> **SHORT EXERCISE**: Rewrite the lines between the one containing "family: Colubridae" and the one containing "common name: Yarrow", inclusive, switching each "common name" to "vernacular name" and leaving everything else unchanged.

[Stored data]
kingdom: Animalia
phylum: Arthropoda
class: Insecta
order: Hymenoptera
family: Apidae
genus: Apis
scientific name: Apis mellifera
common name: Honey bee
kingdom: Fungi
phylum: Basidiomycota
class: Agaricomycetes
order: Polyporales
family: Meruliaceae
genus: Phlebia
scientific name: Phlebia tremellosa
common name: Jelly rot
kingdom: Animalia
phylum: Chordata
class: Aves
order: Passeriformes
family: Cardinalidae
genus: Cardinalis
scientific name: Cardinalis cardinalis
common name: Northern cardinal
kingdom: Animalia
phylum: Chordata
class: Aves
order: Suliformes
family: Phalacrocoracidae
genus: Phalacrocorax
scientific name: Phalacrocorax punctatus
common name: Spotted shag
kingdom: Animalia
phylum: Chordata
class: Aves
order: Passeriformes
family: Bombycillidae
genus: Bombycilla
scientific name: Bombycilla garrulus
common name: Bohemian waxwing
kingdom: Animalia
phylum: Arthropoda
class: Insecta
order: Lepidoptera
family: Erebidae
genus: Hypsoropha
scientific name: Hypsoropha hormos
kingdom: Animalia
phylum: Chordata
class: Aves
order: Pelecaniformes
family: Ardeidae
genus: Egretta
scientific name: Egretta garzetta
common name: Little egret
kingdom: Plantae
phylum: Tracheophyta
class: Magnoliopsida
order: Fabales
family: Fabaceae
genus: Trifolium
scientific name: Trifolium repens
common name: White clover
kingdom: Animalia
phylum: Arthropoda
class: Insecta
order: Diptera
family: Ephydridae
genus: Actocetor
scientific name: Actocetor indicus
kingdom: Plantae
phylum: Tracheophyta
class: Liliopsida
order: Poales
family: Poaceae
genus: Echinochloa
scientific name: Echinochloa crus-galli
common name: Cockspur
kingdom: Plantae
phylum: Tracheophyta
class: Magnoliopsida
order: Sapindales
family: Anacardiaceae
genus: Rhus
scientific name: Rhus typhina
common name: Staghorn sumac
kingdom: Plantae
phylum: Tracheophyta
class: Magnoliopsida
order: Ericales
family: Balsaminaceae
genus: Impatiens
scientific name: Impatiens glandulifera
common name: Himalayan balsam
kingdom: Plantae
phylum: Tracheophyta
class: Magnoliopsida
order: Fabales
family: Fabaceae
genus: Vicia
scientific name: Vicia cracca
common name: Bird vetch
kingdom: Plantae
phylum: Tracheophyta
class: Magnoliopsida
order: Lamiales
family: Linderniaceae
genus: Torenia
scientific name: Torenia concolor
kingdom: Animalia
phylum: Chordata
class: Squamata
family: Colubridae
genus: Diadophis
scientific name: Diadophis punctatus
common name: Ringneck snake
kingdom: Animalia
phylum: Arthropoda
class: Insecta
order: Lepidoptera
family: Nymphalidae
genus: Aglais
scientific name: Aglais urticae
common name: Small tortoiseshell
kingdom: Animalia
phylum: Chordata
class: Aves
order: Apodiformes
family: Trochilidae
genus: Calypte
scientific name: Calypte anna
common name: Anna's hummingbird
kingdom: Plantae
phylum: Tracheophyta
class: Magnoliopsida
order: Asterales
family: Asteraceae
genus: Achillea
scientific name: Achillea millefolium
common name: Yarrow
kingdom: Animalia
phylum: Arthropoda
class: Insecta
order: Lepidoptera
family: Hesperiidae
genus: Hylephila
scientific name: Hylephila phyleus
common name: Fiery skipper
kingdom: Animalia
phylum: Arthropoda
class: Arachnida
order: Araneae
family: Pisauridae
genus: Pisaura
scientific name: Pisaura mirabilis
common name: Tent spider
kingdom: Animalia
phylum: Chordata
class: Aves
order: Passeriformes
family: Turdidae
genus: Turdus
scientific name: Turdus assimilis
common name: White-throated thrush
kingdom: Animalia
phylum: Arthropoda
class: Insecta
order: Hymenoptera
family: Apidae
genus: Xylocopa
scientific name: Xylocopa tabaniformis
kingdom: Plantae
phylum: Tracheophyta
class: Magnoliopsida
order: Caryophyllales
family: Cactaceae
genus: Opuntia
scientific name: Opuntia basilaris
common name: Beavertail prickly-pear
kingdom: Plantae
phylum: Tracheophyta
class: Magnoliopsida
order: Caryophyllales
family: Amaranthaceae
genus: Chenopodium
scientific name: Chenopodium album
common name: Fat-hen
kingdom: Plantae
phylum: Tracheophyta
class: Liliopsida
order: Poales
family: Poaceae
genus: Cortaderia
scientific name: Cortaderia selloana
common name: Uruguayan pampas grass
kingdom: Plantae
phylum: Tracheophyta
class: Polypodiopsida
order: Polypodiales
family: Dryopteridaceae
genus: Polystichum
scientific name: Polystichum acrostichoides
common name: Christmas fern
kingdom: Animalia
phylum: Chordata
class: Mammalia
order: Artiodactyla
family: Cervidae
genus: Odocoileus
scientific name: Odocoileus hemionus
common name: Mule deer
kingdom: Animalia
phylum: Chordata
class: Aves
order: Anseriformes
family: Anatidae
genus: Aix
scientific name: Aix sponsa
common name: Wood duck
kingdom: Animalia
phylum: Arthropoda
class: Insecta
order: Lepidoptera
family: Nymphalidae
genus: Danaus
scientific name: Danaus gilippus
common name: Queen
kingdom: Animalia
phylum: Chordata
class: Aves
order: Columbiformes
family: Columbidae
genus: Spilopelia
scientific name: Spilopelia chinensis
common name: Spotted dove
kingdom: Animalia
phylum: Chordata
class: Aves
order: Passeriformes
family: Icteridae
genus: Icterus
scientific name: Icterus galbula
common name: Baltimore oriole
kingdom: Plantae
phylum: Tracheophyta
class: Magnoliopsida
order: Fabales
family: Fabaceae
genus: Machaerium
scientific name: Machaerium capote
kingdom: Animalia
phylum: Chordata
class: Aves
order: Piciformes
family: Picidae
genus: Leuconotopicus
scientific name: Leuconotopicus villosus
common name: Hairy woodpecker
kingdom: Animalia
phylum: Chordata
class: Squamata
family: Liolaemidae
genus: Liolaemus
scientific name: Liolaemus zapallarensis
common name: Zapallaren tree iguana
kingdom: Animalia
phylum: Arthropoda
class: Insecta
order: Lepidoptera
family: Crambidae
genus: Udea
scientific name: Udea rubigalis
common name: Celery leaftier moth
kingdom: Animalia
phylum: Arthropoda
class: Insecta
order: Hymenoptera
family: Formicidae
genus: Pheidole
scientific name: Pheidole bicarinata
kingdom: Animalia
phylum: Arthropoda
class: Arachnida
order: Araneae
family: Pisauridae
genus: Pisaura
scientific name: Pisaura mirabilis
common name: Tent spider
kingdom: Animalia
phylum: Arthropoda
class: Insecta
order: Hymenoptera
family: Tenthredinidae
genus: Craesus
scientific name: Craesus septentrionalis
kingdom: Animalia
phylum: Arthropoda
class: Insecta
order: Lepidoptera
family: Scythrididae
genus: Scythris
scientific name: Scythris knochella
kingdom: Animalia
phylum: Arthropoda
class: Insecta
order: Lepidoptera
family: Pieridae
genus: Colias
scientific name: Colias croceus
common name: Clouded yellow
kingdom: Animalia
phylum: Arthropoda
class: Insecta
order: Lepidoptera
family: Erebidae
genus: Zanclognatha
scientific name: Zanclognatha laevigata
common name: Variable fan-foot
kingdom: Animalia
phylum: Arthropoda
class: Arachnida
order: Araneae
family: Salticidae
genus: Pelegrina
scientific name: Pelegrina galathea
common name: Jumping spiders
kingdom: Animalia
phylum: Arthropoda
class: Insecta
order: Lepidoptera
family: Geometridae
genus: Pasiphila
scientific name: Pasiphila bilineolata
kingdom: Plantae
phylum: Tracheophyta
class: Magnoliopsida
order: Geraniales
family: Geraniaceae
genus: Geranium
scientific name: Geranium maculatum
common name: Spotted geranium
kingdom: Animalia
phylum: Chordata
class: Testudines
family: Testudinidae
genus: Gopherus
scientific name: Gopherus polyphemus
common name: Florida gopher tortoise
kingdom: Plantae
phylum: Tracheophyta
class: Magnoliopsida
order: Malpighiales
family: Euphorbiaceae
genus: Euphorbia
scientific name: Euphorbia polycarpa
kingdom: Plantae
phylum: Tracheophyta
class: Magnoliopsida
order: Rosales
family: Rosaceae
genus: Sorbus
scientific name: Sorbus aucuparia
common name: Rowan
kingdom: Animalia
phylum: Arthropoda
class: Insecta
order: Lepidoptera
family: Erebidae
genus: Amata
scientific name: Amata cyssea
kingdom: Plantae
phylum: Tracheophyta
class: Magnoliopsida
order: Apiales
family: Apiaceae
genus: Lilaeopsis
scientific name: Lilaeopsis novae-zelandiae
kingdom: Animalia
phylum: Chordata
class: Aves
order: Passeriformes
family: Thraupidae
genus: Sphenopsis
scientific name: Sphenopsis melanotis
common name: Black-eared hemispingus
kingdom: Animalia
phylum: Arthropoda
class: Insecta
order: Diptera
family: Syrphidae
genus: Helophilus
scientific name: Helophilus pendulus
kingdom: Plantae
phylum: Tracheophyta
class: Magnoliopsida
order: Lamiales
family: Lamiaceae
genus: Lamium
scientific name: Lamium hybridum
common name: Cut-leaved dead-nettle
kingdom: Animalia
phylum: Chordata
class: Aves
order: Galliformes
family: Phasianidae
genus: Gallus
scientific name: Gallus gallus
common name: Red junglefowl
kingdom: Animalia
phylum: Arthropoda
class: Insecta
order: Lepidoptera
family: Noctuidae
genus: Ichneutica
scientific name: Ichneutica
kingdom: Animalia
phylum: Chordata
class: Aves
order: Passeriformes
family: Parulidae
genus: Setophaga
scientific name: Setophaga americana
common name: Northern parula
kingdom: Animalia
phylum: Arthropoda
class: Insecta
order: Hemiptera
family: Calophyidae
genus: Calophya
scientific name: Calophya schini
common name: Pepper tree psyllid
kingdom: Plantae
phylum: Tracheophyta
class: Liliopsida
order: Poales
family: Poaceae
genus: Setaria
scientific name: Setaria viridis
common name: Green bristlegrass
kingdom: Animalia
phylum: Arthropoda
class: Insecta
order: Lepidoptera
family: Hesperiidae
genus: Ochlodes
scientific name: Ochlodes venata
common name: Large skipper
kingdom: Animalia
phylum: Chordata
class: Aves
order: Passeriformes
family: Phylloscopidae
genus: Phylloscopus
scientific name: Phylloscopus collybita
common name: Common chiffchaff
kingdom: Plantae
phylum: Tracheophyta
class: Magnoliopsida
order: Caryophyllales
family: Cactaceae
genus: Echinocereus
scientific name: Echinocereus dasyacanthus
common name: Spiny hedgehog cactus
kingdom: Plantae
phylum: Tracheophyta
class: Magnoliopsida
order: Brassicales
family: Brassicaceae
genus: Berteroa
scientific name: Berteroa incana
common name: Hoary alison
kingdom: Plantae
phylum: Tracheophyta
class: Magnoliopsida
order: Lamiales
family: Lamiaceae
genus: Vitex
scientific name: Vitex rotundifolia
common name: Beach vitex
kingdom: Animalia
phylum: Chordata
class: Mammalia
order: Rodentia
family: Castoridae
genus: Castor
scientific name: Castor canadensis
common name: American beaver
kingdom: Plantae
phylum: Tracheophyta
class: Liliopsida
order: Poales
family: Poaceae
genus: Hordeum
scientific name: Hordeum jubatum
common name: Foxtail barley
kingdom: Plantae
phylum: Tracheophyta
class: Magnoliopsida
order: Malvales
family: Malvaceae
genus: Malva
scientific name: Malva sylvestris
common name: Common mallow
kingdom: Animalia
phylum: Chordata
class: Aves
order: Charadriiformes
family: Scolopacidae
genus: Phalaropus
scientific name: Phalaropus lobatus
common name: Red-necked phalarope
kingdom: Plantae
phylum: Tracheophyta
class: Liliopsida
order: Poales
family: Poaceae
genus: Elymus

> **REPLY**:
family: Colubridae
genus: Diadophis
scientific name: Diadophis punctatus
vernacular name: Ringneck snake
kingdom: Animalia
phylum: Arthropoda
class: Insecta
order: Lepidoptera
family: Nymphalidae
genus: Aglais
scientific name: Aglais urticae
vernacular name: Small tortoiseshell
kingdom: Animalia
phylum: Chordata
class: Aves
order: Apodiformes
family: Trochilidae
genus: Calypte
scientific name: Calypte anna
vernacular name: Anna's hummingbird
kingdom: Plantae
phylum: Tracheophyta
class: Magnoliopsida
order: Asterales
family: Asteraceae
genus: Achillea
scientific name: Achillea millefolium
vernacular name: Yarrow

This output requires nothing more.